The biggest gainers following this set of measures will likely be owners of strata-offices and shophouses approved for commercial use. The Government's swift response to curb home price growth has tampered the prospects of residential properties as attractive investments. Investors looking for alternatives to park their money could divert their attention to the strata office and shophouse markets as they are not subjected to this round of purchase or sales restrictions/encumbrances.

CBRE: Property developers will be affected most from these changes on their land acquisition costs. Property developers will now have to pay 25 per cent on a land acquisition based on the land cost instead of the previous 15 per cent. Although this is remissible when the property developer manages to completely sell all the units in the development within five years, there is a new additional 5 per cent ABSD tax on the transaction price imposed where it will not be remissible.

These measures are introduced to increase extra prudence on the demand side while extra tariffs are imposed on the supply side to curb the exuberance in land prices which could have eventually resulted in even higher property prices in the long term.

While we are not surprised at more measures given the emergence of warnings in calibrated measures in Q4 2017, we are surprised by its severity, which suggests the Government is evidently fearful of a bubble building up amid a rising interest rate environment and sizeable unsold launch pipeline.

DBS analyst Derek Tan: The combined impact of these measures raises the cost of ownership on an assumed S$1.5 million property purchase by S$75,000 (first-time buyer) and S$150,000 (investor). With the increased upfront capital commitment, we expect demand from investors and foreigners to cool in the immediate term. In terms of sales momentum, we expect total volumes to fall to 9,000-10,000 units in 2018, and potentially even further if these curbs remain.

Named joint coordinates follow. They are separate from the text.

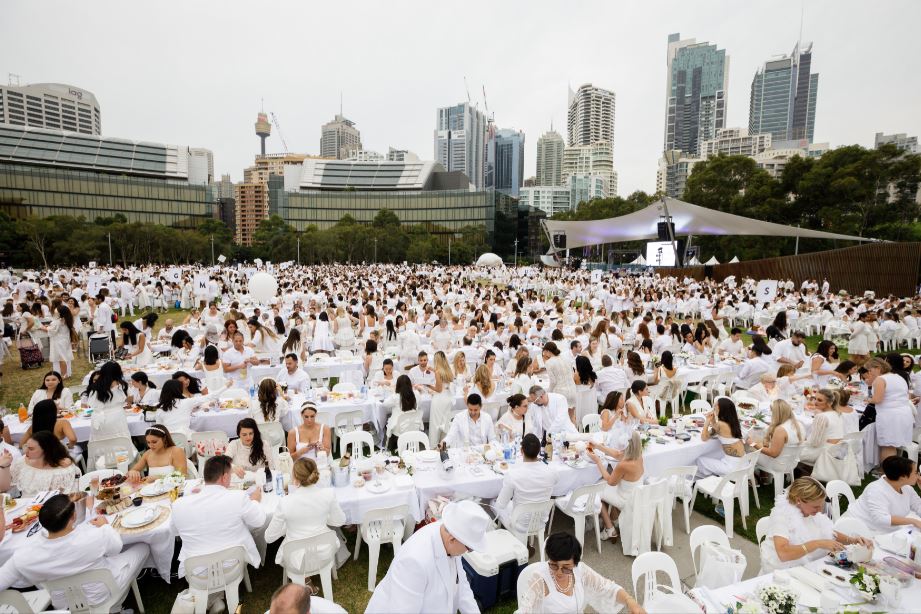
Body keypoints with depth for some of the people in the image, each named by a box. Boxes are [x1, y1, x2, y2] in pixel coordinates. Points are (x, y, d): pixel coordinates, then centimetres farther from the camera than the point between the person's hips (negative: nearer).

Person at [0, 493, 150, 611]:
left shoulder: (22, 558, -33)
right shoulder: (95, 537, -37)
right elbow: (116, 546, -15)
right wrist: (105, 525, 3)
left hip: (63, 604, 4)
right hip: (101, 595, -4)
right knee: (144, 547, 18)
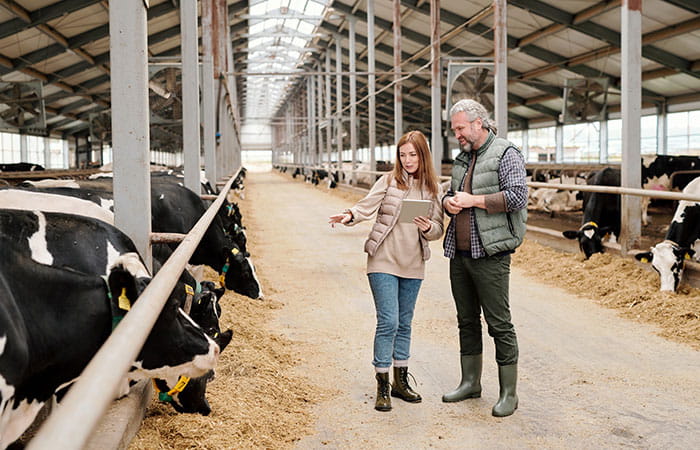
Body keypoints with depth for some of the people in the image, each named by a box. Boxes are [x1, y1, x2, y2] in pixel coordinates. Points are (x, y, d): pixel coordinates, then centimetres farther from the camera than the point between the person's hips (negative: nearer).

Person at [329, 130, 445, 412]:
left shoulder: (433, 189, 7)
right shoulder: (389, 181, -2)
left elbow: (438, 229, 6)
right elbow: (367, 206, -13)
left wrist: (428, 227, -16)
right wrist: (349, 216, -32)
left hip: (413, 265, 4)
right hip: (384, 261, -4)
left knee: (404, 323, 14)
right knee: (388, 322, -8)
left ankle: (400, 382, 26)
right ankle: (382, 386, 2)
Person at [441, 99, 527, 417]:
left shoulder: (506, 154, -7)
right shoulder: (462, 159, 17)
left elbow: (516, 197, -18)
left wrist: (472, 200, -15)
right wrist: (449, 202, 3)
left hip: (490, 255, -8)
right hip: (459, 253, 8)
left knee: (499, 324, -2)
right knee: (467, 321, 15)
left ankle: (509, 394, 6)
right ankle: (471, 382, 28)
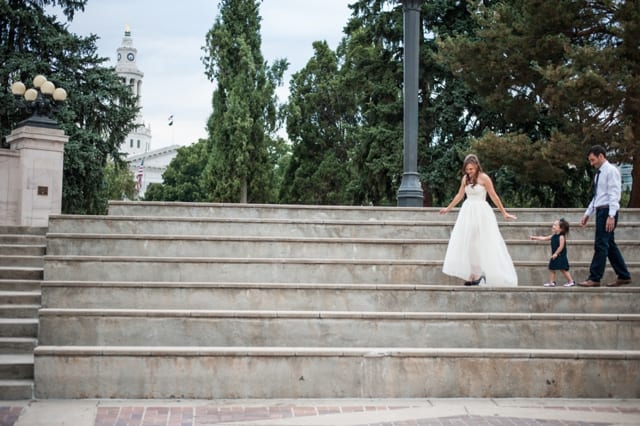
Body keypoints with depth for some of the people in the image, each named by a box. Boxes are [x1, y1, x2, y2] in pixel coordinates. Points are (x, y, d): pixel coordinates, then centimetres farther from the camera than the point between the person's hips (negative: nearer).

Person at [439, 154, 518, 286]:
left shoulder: (484, 178, -9)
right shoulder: (465, 179, 8)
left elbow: (494, 196, -6)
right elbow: (459, 196, 19)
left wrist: (504, 213, -3)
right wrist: (448, 208, 26)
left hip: (481, 213, -6)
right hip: (467, 212, 6)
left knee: (480, 244, -4)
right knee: (467, 244, 3)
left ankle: (478, 274, 2)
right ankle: (473, 275, 7)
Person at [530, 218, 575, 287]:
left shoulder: (561, 236, -15)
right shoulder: (553, 236, 10)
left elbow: (561, 246, -20)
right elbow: (544, 238, 16)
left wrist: (556, 253, -19)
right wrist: (534, 237, 14)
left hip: (561, 256, -9)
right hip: (555, 256, 9)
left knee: (563, 269, -8)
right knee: (552, 268, 9)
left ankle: (571, 281, -1)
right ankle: (551, 282, 15)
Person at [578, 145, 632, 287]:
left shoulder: (611, 171, -10)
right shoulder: (599, 173, 18)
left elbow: (614, 194, -17)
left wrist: (611, 216, -24)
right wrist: (587, 214, 21)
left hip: (607, 211, -9)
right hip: (600, 211, 9)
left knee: (601, 245, -9)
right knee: (609, 245, 10)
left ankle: (594, 278, -7)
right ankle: (624, 276, 16)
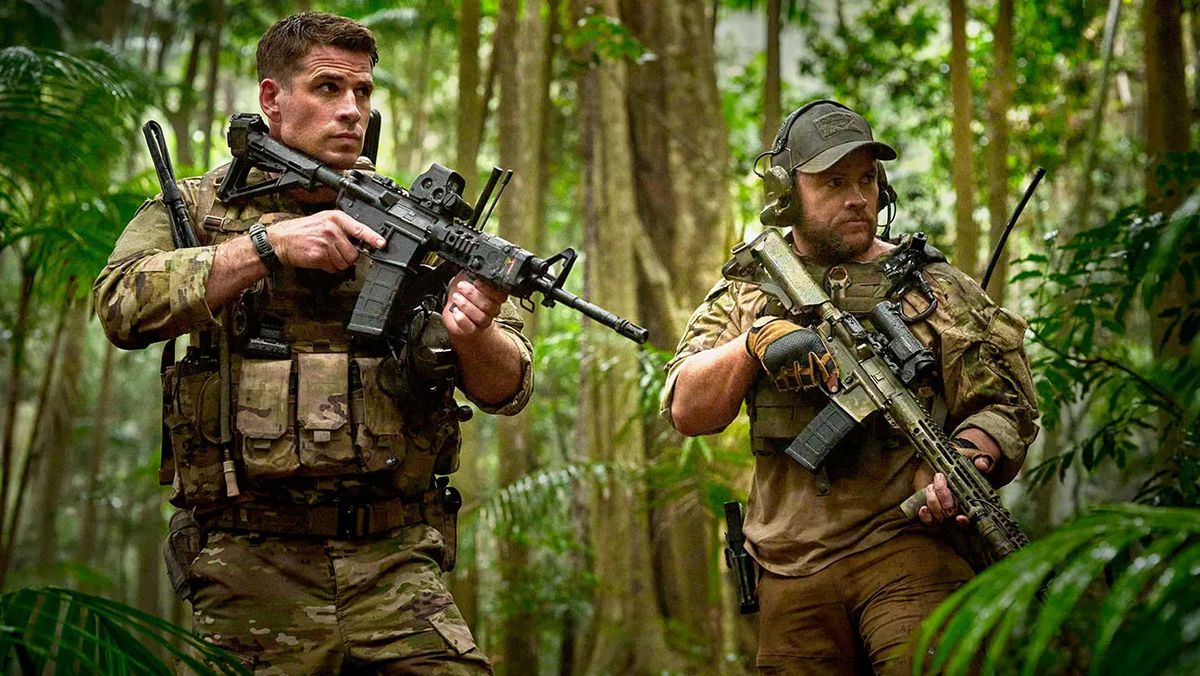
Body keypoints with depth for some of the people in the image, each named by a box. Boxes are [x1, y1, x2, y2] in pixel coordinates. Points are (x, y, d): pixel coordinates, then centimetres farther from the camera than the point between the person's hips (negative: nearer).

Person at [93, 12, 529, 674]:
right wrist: (267, 243, -17)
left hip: (396, 568, 1)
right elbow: (122, 304, -13)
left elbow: (507, 389, 6)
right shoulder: (196, 208, 8)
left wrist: (474, 334, -16)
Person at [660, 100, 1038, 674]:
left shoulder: (934, 288, 9)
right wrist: (754, 341, -12)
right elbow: (687, 411, 3)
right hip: (790, 567, 2)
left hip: (910, 546, -2)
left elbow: (1003, 404, 5)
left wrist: (967, 461, -16)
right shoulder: (747, 293, 13)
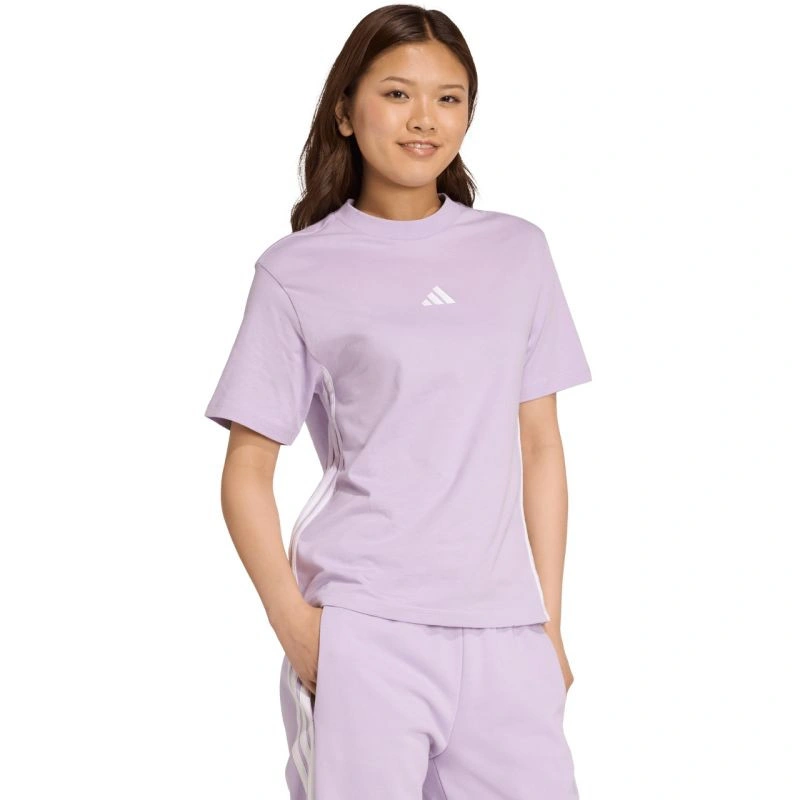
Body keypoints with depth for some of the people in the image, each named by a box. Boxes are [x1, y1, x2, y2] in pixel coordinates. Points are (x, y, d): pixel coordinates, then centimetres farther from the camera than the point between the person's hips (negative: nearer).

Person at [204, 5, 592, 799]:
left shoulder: (517, 252, 9)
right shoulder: (298, 272, 1)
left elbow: (539, 448, 11)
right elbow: (247, 472, 1)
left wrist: (549, 621, 9)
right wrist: (295, 626, -9)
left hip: (502, 630, 3)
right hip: (362, 631, -3)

We believe that we have seen the end of the current collective sale cycle. The revised ABSD rates (25 per cent ABSD and an additional 5 per cent non-remittable for collective sales) greatly increases the capital commitment for developers looking to land-bank further in a period of increased uncertainty in buying volumes and heightened supply entering the market in the coming two years. The immediate strategy for developers with upcoming launches will be to re-look their pricing and launch strategy. In the longer term, if sell-through rates do not follow through, the risk of potential write- off to land values will be a concern. However, this is not a base case scenario at this moment

UOB head of research Suan Teck Kin & economist Ho Woei Chen: The sharp increase in the ABSD rates is sending a strong signal on the Government's reluctance to let property prices increase too quickly amid the recovery in the private residential prices over the past year. The pick-up in collective sale activities had also seen the Government increasing the development charge (DC) rates sharply over the last few rounds.

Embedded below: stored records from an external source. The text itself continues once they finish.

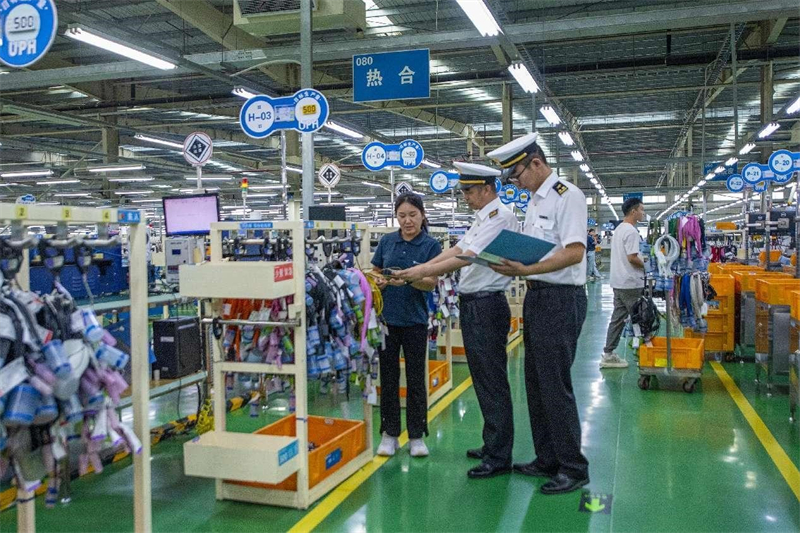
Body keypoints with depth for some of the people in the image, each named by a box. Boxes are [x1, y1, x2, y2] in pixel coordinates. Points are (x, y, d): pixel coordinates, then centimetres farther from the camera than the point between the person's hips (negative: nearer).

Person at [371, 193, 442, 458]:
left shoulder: (431, 245, -3)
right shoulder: (387, 241, 5)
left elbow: (431, 283, -10)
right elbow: (375, 273, 12)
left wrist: (408, 279, -28)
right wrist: (381, 282, -10)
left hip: (415, 319, -2)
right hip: (386, 317, 2)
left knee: (416, 379, 5)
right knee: (388, 377, 8)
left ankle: (416, 436, 17)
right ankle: (389, 433, 19)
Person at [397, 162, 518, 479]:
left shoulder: (499, 216, -14)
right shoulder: (483, 218, 18)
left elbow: (467, 258, -22)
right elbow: (457, 249, 16)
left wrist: (425, 272, -19)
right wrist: (417, 270, 8)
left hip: (486, 307, -10)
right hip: (473, 306, 10)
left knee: (492, 383, -3)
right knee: (483, 380, 17)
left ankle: (499, 458, 6)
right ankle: (492, 445, 29)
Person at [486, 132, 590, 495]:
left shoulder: (567, 196, -12)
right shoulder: (535, 200, 16)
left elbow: (574, 252, -22)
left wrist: (526, 270, -27)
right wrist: (509, 262, 1)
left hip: (561, 300, -10)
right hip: (536, 297, 10)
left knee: (555, 386, -4)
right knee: (536, 384, 15)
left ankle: (573, 468, 11)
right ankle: (547, 460, 28)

In comparison, the Government had been more cautious in easing the property-related measures when the prices were correcting lower. Despite concerns about rising global trade tensions, greater growth uncertainty and higher interest rates, Singapore's property prices had taken all these factors in its stride and climbed higher from the recent trough in mid-2017. Now the latest property cooling measures could change all that, at least in the near term. Furthermore, transaction volume is set to drop after the reported surge in buying on Thursday night to beat the ABSD deadline.

Correction note: An earlier version of this story referred to the Producer Price Index when we meant to say the Property Price Index.